** Opening Record excerpts block **

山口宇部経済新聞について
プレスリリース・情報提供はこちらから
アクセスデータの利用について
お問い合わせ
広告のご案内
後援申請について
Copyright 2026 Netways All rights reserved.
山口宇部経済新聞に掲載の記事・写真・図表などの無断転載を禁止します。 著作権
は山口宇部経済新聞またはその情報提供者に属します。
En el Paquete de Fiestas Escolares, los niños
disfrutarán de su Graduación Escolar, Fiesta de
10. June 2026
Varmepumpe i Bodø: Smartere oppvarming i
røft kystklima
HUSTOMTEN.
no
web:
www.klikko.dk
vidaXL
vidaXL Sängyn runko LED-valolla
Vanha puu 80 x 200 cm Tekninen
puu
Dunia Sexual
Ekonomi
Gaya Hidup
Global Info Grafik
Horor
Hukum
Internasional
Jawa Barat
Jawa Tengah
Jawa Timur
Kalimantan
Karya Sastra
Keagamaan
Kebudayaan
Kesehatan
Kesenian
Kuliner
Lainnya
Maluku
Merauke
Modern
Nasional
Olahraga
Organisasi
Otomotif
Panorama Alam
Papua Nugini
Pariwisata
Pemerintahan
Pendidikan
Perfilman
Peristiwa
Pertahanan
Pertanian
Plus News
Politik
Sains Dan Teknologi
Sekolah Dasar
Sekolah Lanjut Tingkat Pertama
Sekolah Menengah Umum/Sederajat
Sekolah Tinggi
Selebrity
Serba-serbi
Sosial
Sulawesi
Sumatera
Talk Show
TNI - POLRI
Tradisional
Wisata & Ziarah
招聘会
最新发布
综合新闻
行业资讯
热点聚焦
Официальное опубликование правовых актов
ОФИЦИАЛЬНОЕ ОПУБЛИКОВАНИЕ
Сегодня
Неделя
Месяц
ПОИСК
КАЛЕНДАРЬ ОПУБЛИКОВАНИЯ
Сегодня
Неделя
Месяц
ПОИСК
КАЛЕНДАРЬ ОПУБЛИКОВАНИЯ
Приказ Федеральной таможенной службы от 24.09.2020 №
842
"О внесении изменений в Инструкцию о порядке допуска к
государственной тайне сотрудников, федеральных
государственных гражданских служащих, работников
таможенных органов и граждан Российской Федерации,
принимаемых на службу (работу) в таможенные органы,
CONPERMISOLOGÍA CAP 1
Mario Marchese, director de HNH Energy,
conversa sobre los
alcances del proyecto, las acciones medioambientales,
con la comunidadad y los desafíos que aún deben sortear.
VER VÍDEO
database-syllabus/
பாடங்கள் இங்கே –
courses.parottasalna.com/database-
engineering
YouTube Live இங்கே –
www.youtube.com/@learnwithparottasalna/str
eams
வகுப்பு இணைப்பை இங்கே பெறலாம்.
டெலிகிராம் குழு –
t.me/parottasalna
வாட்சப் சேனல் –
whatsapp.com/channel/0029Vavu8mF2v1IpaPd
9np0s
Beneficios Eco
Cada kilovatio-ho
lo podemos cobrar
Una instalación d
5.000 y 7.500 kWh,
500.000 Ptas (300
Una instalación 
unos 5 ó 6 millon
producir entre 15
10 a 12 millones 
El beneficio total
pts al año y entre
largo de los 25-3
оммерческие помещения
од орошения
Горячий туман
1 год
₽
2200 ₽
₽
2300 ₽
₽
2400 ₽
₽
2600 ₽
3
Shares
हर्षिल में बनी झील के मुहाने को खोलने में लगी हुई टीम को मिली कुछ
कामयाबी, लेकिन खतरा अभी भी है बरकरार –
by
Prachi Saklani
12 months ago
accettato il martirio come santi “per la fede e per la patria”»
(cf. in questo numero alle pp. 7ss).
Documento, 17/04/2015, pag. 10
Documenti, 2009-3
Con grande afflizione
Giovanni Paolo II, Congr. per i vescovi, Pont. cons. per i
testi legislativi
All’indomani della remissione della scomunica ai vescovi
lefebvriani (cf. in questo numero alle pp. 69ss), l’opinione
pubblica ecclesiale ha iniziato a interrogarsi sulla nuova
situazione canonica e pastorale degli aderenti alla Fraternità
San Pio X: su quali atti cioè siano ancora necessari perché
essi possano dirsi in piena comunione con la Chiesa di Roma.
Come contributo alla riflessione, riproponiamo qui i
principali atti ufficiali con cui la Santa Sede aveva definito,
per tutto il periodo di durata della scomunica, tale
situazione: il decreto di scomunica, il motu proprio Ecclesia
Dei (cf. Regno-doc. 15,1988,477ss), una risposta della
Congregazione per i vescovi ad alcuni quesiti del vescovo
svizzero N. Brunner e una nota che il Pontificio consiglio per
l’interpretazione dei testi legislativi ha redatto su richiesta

** Closing Record excerpts block **

* _What to produce_
Report only the number of lines above that contain "vidaXL".

* _Task result_
2